From Energy Hub to Green City: Applying the Växjö Model to Mingachevir, Azerbaijan
DOI:
https://doi.org/10.62433/josdi.v4i1.75Keywords:
Green City, Sustainable Urbanization, Mingachevir, Växjö, Renewable Energy, AzerbaijanAbstract
This paper examines the applicability of the Växjö (Sweden) green city model to Mingachevir, Azerbaijan—a mid-sized industrial city of approximately 106,000 inhabitants functioning as the primary energy hub of the South Caucasus. Växjö, widely recognized as “Europe's Greenest City”, achieved more than a 60% reduction in per-capita CO2 emissions between 1993 and 2023 through an integrated strategy of biomass-based combined heat and power generation, renewable district heating, active mobility infrastructure, and inclusive multi-stakeholder governance.
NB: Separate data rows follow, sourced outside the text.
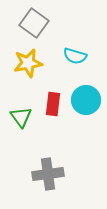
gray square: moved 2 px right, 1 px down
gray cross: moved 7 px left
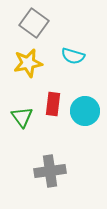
cyan semicircle: moved 2 px left
cyan circle: moved 1 px left, 11 px down
green triangle: moved 1 px right
gray cross: moved 2 px right, 3 px up
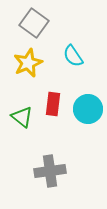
cyan semicircle: rotated 40 degrees clockwise
yellow star: rotated 12 degrees counterclockwise
cyan circle: moved 3 px right, 2 px up
green triangle: rotated 15 degrees counterclockwise
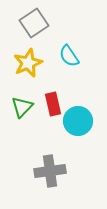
gray square: rotated 20 degrees clockwise
cyan semicircle: moved 4 px left
red rectangle: rotated 20 degrees counterclockwise
cyan circle: moved 10 px left, 12 px down
green triangle: moved 10 px up; rotated 35 degrees clockwise
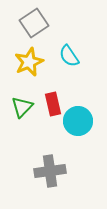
yellow star: moved 1 px right, 1 px up
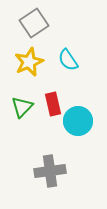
cyan semicircle: moved 1 px left, 4 px down
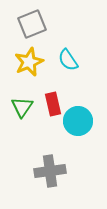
gray square: moved 2 px left, 1 px down; rotated 12 degrees clockwise
green triangle: rotated 10 degrees counterclockwise
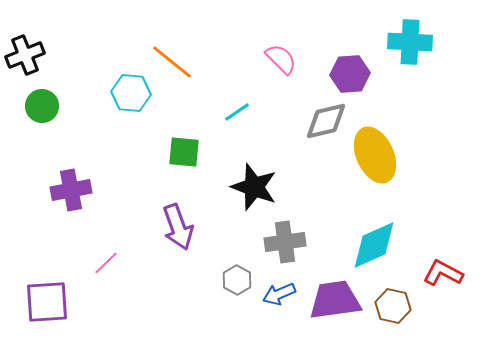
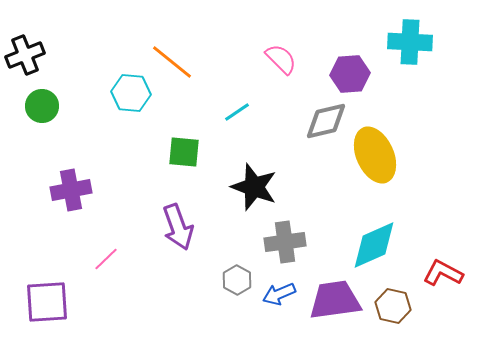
pink line: moved 4 px up
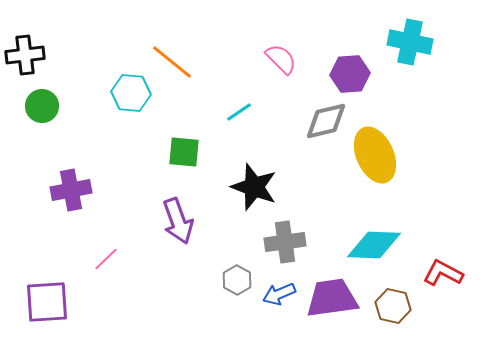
cyan cross: rotated 9 degrees clockwise
black cross: rotated 15 degrees clockwise
cyan line: moved 2 px right
purple arrow: moved 6 px up
cyan diamond: rotated 26 degrees clockwise
purple trapezoid: moved 3 px left, 2 px up
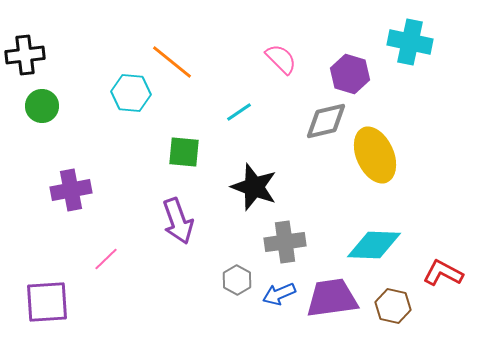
purple hexagon: rotated 21 degrees clockwise
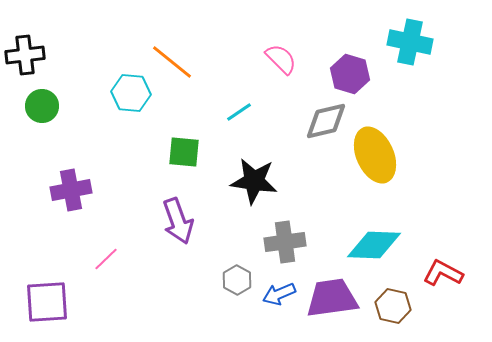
black star: moved 6 px up; rotated 12 degrees counterclockwise
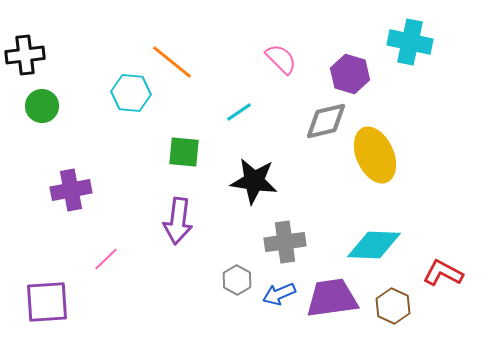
purple arrow: rotated 27 degrees clockwise
brown hexagon: rotated 12 degrees clockwise
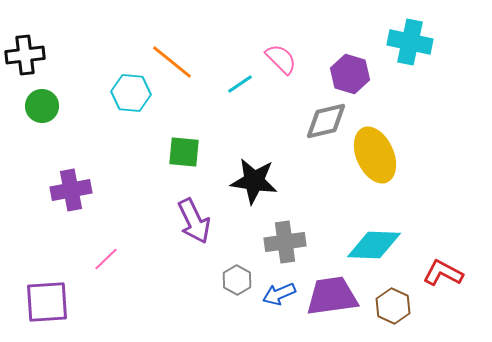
cyan line: moved 1 px right, 28 px up
purple arrow: moved 16 px right; rotated 33 degrees counterclockwise
purple trapezoid: moved 2 px up
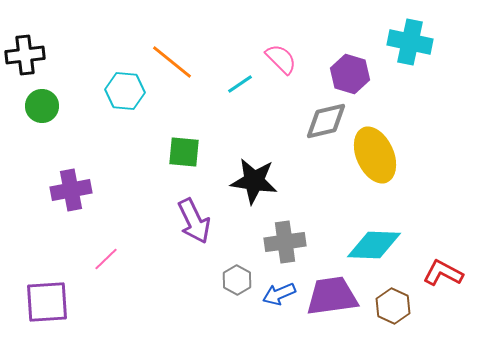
cyan hexagon: moved 6 px left, 2 px up
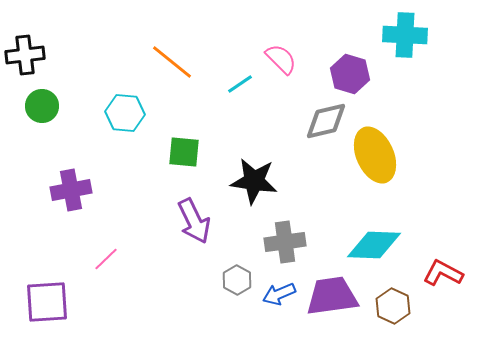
cyan cross: moved 5 px left, 7 px up; rotated 9 degrees counterclockwise
cyan hexagon: moved 22 px down
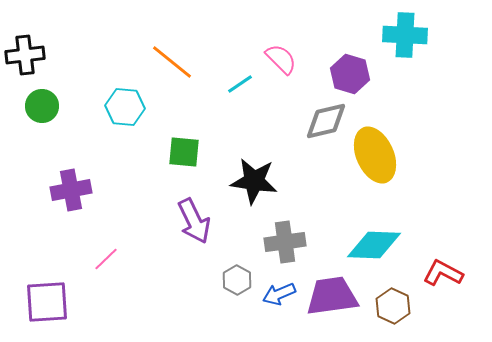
cyan hexagon: moved 6 px up
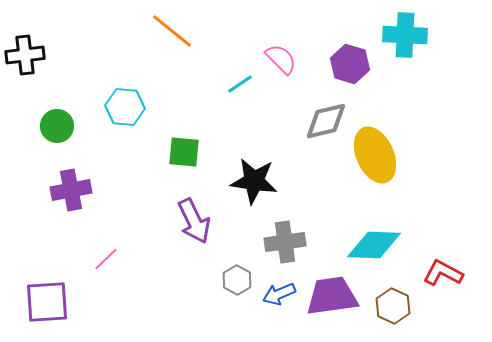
orange line: moved 31 px up
purple hexagon: moved 10 px up
green circle: moved 15 px right, 20 px down
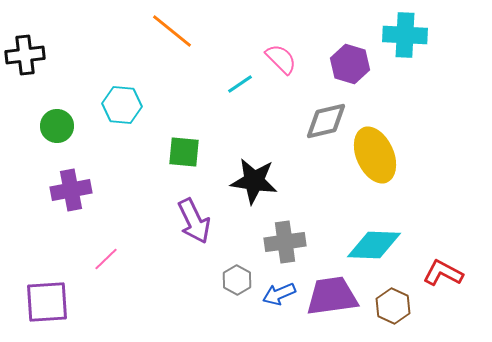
cyan hexagon: moved 3 px left, 2 px up
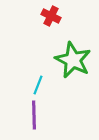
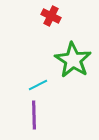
green star: rotated 6 degrees clockwise
cyan line: rotated 42 degrees clockwise
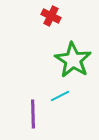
cyan line: moved 22 px right, 11 px down
purple line: moved 1 px left, 1 px up
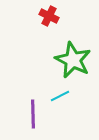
red cross: moved 2 px left
green star: rotated 6 degrees counterclockwise
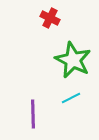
red cross: moved 1 px right, 2 px down
cyan line: moved 11 px right, 2 px down
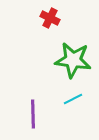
green star: rotated 18 degrees counterclockwise
cyan line: moved 2 px right, 1 px down
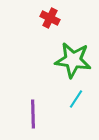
cyan line: moved 3 px right; rotated 30 degrees counterclockwise
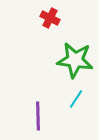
green star: moved 2 px right
purple line: moved 5 px right, 2 px down
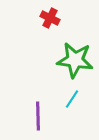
cyan line: moved 4 px left
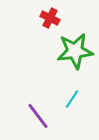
green star: moved 9 px up; rotated 15 degrees counterclockwise
purple line: rotated 36 degrees counterclockwise
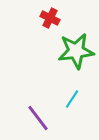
green star: moved 1 px right
purple line: moved 2 px down
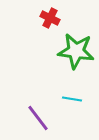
green star: rotated 15 degrees clockwise
cyan line: rotated 66 degrees clockwise
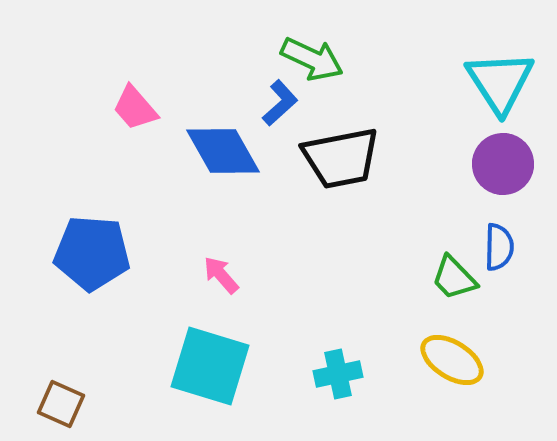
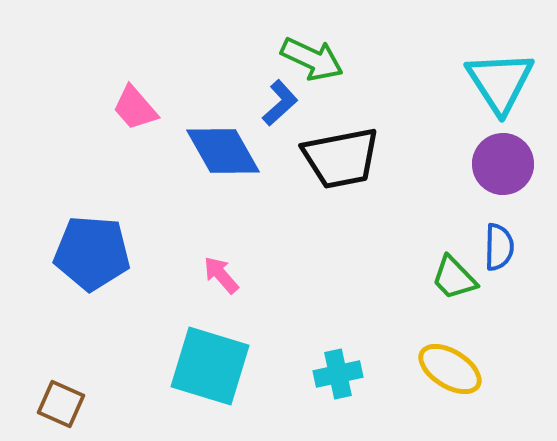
yellow ellipse: moved 2 px left, 9 px down
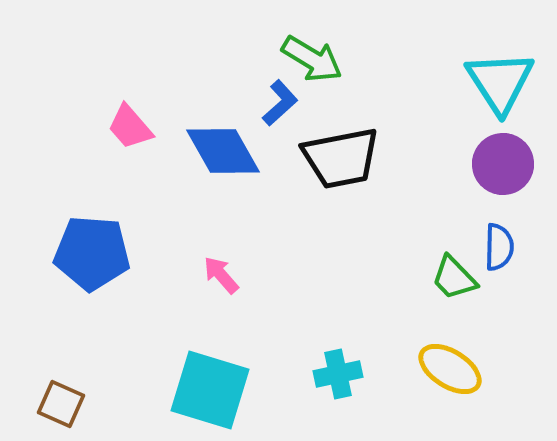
green arrow: rotated 6 degrees clockwise
pink trapezoid: moved 5 px left, 19 px down
cyan square: moved 24 px down
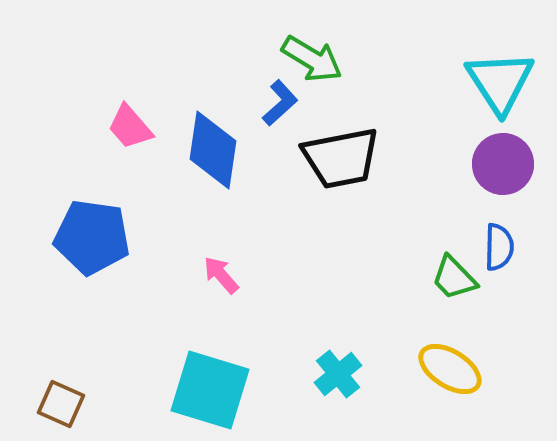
blue diamond: moved 10 px left, 1 px up; rotated 38 degrees clockwise
blue pentagon: moved 16 px up; rotated 4 degrees clockwise
cyan cross: rotated 27 degrees counterclockwise
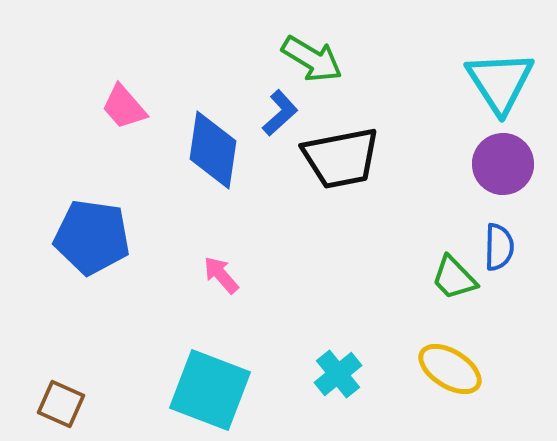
blue L-shape: moved 10 px down
pink trapezoid: moved 6 px left, 20 px up
cyan square: rotated 4 degrees clockwise
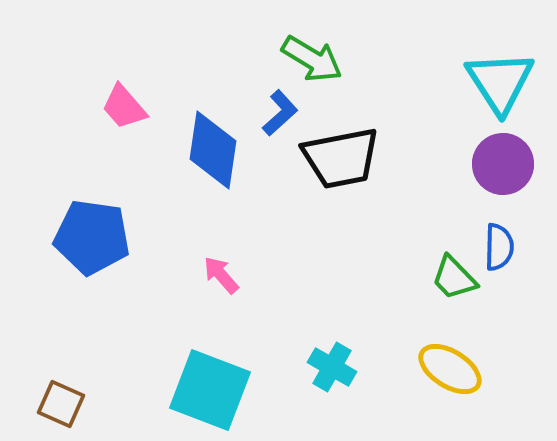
cyan cross: moved 6 px left, 7 px up; rotated 21 degrees counterclockwise
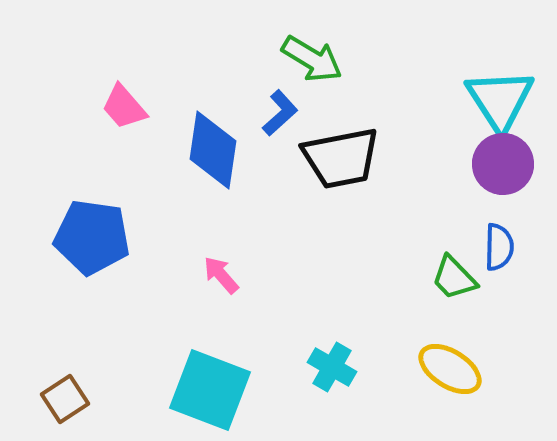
cyan triangle: moved 18 px down
brown square: moved 4 px right, 5 px up; rotated 33 degrees clockwise
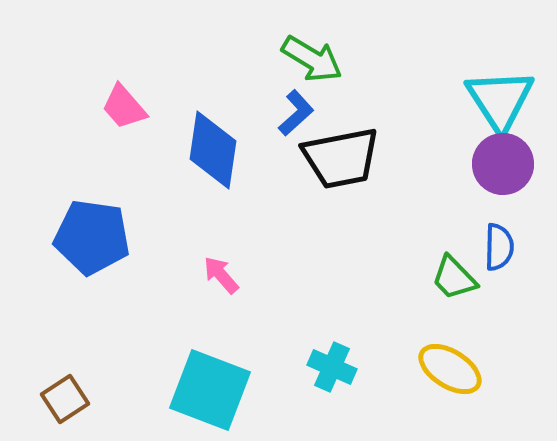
blue L-shape: moved 16 px right
cyan cross: rotated 6 degrees counterclockwise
Mingachevir possesses comparable structural advantages—significant renewable hydroelectric capacity, a large reservoir ecosystem, a manageable urban scale, and alignment with Azerbaijan's national green energy transition agenda—yet lacks a coordinated green urban development framework. Drawing on qualitative comparative case study methodology and a structured parallel analysis, this paper identifies transferable elements of the Växjö model and proposes a phased implementation roadmap for Mingachevir across three time horizons (2025–2035). The findings indicate that Mingachevir's unique position as an energy-producing city, combined with Azerbaijan's post-COP 29 sustainability commitments and the forthcoming World Urban Forum 2026, creates a historically opportune window to pioneer green city transformation in the South Caucasus. The study contributes to sustainable urban development scholarship in transition economies and offers actionable policy recommendations aligned with United Nations Sustainable Development Goal 11.